- [Passage]:
§
Soundtrack album by Various artists
- Released: August 27, 2002
- Recorded: 2002
- Genres: Hip hop; R&B;
- Length: 59:10
- Label: Sony Music Soundtrax
- Producers: Anita Camarata (exec.); Tim Story (exec.); Robert Teitel (exec.); George Tillman Jr. (exec.); Co-Stars; Al Bell; Bink!; Bryan-Michael Cox; Darren Lighty; DJ Clue; Duro; Eddie F; Eric "Cire" Crawford; Joseph "Jo Jo" Hearne; Sean Hall; The Characters; The Underdogs; Troy Taylor;

= Barbershop (soundtrack) =

BarberShop (Music From the Motion Picture) is the soundtrack to Tim Story's 2002 comedy film Barbershop. It was released on August 27, 2002 through Epic Records and consists of hip hop and R&B music. The album peaked at #29 on the Billboard 200, at #9 on the Top R&B/Hip-Hop Albums and at #1 on the Top Soundtracks. Its lead single. "Stingy" by Ginuwine, made it to #33 on the Billboard Hot 100 and #7 on the Hot R&B/Hip-Hop Singles & Tracks.
§
- [Assignment]:
Copy the stretch of the Barbershop soundtrack text from "BarberShop (Music From" through "Singles & Tracks." word for word.
§
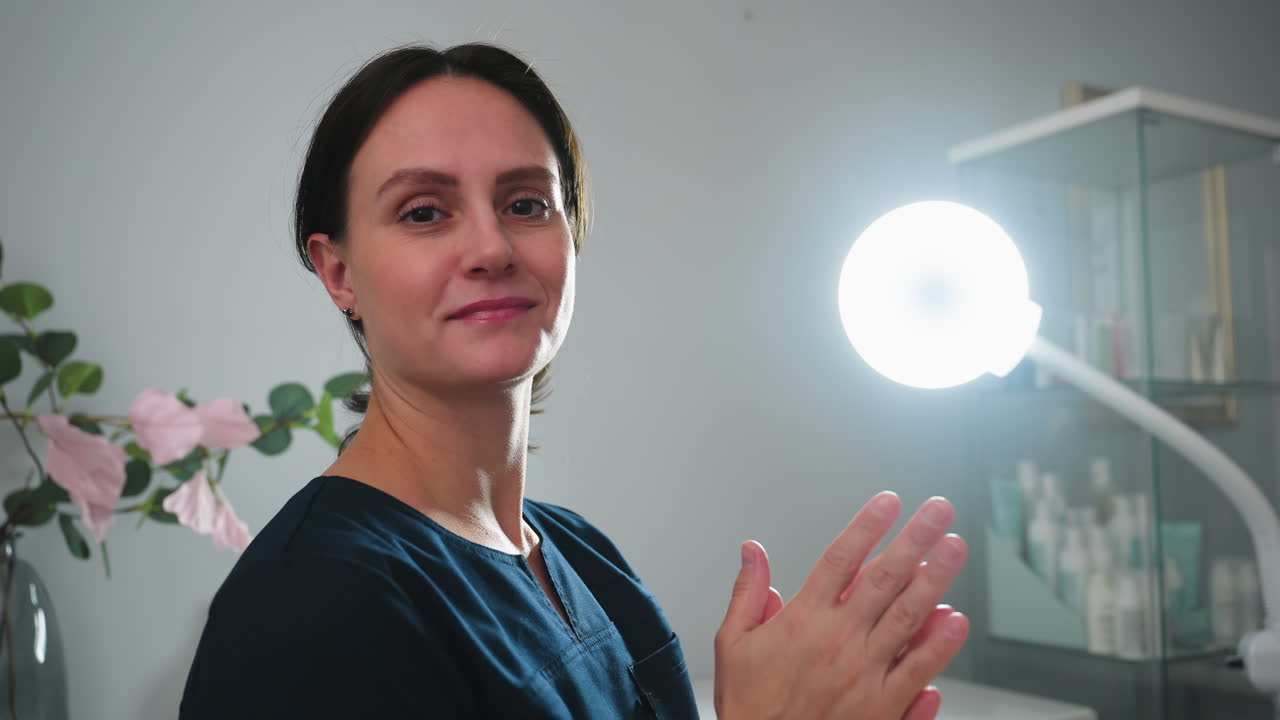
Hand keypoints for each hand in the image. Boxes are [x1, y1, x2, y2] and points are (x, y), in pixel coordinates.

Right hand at [713, 492, 968, 719]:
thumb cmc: (749, 707)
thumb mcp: (732, 644)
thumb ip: (747, 593)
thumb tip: (753, 550)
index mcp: (802, 620)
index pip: (841, 559)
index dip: (867, 525)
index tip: (888, 502)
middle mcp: (838, 641)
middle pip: (884, 577)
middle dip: (915, 538)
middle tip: (939, 511)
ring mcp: (864, 673)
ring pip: (908, 616)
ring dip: (936, 578)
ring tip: (954, 548)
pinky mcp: (882, 707)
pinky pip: (918, 669)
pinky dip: (940, 644)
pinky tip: (956, 619)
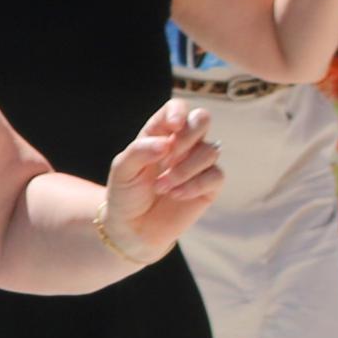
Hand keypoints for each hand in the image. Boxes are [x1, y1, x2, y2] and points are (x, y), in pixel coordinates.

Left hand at [102, 102, 222, 258]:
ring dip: (185, 169)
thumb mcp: (122, 170)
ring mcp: (197, 164)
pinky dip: (194, 185)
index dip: (178, 111)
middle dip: (189, 135)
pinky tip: (175, 195)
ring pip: (211, 150)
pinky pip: (216, 175)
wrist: (132, 228)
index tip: (173, 126)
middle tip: (168, 156)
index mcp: (159, 134)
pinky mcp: (209, 185)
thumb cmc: (125, 194)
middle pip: (202, 119)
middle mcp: (182, 144)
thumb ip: (139, 151)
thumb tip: (166, 143)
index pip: (176, 109)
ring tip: (161, 187)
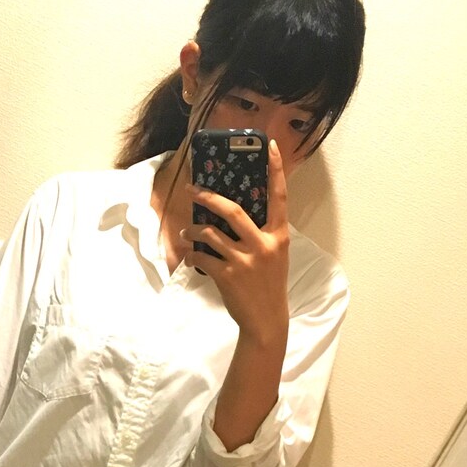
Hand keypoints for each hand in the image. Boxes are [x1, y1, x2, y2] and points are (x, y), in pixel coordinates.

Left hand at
§
- [Response box]:
BarberShop (Music From the Motion Picture) is the soundtrack to Tim Story's 2002 comedy film Barbershop. It was released on August 27, 2002 through Epic Records and consists of hip hop and R&B music. The album peaked at #29 on the Billboard 200, at #9 on the Top R&B/Hip-Hop Albums and at #1 on the Top Soundtracks. Its lead single. "Stingy" by Ginuwine, made it to #33 on the Billboard Hot 100 and #7 on the Hot R&B/Hip-Hop Singles & Tracks.